AIM OF THE EXERCISE -
Copy the lines from the one containing "## Oath Keepers" up to and including the one containing "The seditious conspiracy", changing "Starred: False" to "Starred: True" and leaving everything else as it is.

INFORMATION SHOWN -
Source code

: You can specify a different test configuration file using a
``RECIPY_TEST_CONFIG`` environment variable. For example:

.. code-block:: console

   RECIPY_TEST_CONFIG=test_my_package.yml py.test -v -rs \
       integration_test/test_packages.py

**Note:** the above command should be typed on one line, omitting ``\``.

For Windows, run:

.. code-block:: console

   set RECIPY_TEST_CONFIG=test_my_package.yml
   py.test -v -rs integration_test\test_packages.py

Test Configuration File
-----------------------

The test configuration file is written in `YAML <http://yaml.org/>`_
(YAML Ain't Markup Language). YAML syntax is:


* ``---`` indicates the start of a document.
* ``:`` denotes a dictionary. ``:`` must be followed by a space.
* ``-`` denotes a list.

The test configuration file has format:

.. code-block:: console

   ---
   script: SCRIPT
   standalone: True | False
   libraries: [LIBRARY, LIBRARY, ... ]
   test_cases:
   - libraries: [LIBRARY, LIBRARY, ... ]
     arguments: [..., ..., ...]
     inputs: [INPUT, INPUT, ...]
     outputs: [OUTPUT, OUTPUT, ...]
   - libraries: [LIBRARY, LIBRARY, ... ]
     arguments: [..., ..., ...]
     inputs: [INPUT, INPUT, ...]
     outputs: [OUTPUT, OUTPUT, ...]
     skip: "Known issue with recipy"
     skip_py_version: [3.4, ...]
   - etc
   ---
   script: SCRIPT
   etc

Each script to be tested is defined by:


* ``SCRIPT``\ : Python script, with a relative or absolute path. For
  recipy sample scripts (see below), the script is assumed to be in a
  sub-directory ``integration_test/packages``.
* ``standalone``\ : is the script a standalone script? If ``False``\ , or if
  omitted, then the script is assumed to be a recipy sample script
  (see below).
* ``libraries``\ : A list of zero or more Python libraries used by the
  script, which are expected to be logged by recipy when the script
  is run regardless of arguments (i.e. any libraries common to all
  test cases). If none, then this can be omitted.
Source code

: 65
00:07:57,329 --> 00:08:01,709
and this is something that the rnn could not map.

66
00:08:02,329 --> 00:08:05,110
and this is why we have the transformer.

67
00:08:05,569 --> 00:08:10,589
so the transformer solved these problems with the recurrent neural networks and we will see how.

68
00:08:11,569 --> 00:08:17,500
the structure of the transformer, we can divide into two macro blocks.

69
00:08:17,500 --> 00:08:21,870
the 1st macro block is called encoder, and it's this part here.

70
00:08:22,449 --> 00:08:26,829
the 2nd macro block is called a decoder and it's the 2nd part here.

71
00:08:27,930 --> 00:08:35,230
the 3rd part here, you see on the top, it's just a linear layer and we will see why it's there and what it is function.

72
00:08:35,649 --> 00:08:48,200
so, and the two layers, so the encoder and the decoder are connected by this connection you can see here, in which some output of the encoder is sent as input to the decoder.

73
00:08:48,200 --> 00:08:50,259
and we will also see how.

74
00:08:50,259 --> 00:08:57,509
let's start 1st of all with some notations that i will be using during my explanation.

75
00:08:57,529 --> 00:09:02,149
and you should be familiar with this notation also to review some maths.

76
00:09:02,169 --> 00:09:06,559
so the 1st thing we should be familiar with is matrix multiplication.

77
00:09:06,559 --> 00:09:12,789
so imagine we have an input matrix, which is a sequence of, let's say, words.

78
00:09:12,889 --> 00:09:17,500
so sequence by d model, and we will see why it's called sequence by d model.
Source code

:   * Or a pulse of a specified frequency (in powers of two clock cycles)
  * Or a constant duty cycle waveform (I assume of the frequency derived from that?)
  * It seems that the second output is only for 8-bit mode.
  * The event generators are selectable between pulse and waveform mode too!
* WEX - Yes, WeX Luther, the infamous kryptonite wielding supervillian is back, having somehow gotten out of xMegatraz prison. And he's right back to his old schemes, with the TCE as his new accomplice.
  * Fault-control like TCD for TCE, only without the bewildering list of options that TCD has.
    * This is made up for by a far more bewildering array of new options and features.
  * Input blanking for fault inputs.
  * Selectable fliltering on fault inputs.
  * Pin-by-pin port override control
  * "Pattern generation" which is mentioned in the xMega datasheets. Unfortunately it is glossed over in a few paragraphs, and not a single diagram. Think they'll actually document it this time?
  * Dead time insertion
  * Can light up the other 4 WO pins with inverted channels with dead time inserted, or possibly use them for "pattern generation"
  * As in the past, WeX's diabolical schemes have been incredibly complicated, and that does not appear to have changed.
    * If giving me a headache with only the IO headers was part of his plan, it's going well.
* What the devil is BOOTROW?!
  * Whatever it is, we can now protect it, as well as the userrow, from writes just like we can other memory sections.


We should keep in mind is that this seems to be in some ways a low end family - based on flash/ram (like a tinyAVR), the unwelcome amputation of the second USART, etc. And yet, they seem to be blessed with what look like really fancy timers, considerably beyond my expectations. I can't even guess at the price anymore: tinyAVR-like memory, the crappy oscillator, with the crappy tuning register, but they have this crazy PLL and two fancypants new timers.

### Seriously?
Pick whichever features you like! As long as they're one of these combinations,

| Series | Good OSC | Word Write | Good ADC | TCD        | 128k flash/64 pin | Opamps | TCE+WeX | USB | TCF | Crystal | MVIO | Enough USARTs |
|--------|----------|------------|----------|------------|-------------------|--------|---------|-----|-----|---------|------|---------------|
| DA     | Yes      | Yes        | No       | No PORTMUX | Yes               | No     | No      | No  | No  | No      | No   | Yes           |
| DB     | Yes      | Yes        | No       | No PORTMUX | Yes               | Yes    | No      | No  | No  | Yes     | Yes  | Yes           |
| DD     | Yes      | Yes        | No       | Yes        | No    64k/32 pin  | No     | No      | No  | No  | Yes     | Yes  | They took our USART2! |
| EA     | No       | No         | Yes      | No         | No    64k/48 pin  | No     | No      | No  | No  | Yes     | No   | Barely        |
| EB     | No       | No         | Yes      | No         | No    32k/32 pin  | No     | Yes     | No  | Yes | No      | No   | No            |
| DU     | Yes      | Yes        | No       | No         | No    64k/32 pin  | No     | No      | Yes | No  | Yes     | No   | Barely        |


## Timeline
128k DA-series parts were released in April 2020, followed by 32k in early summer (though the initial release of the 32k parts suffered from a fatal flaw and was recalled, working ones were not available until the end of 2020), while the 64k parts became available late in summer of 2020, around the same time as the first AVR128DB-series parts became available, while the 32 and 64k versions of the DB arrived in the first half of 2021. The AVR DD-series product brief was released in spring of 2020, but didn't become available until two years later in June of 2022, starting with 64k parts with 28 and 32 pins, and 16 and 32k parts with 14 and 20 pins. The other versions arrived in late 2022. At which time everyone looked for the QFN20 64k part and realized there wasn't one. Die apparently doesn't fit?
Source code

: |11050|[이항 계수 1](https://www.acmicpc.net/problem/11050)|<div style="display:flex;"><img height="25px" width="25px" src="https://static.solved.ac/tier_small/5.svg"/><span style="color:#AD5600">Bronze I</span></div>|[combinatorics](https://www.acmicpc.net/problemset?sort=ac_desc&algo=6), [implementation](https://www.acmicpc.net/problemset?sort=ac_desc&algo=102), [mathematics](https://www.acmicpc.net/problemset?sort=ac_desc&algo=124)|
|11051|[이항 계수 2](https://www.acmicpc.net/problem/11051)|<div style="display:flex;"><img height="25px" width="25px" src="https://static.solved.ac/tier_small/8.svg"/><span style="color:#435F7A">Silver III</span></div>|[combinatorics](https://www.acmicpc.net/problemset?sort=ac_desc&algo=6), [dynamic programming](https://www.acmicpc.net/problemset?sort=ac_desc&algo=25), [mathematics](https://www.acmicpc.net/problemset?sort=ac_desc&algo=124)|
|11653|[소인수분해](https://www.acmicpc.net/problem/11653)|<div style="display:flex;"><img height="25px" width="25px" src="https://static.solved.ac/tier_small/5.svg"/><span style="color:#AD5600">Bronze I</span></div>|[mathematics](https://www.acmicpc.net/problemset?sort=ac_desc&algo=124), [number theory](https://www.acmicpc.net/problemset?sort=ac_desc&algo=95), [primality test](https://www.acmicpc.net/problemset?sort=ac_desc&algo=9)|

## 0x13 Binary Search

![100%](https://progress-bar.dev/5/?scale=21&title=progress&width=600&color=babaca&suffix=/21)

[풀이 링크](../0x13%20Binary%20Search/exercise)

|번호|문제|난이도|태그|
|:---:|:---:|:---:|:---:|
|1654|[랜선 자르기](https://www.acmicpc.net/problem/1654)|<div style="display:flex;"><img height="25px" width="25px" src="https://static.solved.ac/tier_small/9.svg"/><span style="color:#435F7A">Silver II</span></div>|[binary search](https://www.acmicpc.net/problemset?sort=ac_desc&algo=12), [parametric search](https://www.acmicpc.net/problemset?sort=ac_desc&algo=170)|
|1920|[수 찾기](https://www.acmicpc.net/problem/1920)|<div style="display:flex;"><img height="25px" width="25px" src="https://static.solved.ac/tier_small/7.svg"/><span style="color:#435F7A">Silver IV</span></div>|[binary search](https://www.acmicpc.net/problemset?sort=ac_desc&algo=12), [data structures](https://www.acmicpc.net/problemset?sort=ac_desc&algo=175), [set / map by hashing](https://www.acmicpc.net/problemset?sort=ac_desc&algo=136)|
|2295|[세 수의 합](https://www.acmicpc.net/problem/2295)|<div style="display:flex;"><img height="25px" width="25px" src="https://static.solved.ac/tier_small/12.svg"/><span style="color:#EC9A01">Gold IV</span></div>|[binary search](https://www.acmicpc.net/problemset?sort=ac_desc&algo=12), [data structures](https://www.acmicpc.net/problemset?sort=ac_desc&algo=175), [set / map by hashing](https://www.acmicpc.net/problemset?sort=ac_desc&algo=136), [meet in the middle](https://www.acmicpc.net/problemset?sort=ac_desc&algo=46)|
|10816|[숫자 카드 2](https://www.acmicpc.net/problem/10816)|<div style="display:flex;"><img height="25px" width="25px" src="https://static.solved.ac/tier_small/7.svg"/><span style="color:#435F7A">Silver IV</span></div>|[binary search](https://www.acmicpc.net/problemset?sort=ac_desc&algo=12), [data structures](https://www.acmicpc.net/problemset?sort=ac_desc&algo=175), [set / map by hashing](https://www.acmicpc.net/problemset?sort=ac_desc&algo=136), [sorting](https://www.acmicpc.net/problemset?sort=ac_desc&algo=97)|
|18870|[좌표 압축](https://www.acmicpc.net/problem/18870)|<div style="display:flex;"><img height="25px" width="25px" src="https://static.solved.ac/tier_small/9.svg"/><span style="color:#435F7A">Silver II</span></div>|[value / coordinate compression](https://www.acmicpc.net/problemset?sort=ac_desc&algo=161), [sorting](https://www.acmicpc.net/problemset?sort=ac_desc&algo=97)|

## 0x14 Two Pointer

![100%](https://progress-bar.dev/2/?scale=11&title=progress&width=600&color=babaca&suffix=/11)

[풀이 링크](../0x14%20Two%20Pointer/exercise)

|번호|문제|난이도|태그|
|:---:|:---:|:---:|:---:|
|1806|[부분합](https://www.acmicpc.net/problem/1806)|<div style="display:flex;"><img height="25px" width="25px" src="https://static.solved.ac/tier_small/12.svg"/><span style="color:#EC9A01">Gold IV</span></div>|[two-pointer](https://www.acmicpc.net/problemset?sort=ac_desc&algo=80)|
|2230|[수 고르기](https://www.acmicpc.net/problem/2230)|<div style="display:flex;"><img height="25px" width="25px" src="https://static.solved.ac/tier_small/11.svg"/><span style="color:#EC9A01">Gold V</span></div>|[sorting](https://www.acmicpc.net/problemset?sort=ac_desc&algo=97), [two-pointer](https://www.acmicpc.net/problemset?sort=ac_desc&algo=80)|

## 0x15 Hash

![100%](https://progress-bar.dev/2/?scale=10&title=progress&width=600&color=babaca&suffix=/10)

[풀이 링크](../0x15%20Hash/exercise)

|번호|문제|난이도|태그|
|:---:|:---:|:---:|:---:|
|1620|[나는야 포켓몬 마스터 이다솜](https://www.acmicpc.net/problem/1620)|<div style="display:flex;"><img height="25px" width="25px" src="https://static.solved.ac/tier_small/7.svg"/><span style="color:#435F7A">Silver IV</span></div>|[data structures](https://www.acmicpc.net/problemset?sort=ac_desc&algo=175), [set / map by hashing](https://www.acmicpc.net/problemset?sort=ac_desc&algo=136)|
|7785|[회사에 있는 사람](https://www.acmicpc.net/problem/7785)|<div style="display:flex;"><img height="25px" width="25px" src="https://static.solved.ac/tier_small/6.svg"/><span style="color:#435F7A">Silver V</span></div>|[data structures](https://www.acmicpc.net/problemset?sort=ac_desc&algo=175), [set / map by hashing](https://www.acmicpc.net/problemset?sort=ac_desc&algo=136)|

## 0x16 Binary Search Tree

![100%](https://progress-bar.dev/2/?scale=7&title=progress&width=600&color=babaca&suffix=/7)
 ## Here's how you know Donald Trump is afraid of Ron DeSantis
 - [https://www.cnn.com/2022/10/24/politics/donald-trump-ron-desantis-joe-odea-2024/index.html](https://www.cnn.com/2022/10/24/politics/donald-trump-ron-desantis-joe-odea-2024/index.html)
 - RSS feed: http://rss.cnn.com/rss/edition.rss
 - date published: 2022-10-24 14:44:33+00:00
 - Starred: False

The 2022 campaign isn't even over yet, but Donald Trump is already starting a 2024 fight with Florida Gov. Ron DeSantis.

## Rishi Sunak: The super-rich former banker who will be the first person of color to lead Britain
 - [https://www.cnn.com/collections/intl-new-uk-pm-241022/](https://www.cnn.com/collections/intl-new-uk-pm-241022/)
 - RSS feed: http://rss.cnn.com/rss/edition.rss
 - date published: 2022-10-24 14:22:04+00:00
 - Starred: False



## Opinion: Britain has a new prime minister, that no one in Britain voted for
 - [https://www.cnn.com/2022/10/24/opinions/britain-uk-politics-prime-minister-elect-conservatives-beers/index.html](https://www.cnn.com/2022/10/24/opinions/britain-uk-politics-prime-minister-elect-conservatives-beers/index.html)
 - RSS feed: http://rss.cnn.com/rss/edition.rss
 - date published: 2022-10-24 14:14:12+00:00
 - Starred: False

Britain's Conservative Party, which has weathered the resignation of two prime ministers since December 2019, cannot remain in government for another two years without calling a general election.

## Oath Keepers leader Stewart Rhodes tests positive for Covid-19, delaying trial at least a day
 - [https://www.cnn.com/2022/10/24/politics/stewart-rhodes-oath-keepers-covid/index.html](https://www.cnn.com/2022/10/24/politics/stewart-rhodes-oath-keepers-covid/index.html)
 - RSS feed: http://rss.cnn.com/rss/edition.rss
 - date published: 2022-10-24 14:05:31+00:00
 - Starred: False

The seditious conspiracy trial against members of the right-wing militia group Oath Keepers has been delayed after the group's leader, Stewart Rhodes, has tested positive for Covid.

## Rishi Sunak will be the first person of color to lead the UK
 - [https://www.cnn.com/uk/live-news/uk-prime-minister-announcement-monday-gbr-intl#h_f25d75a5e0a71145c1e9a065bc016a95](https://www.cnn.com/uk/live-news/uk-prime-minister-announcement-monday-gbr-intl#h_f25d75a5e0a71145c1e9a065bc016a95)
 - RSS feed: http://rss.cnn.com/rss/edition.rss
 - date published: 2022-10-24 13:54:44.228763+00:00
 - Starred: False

OUTPUT FOR THIS TASK -
## Oath Keepers leader Stewart Rhodes tests positive for Covid-19, delaying trial at least a day
 - [https://www.cnn.com/2022/10/24/politics/stewart-rhodes-oath-keepers-covid/index.html](https://www.cnn.com/2022/10/24/politics/stewart-rhodes-oath-keepers-covid/index.html)
 - RSS feed: http://rss.cnn.com/rss/edition.rss
 - date published: 2022-10-24 14:05:31+00:00
 - Starred: True

The seditious conspiracy trial against members of the right-wing militia group Oath Keepers has been delayed after the group's leader, Stewart Rhodes, has tested positive for Covid.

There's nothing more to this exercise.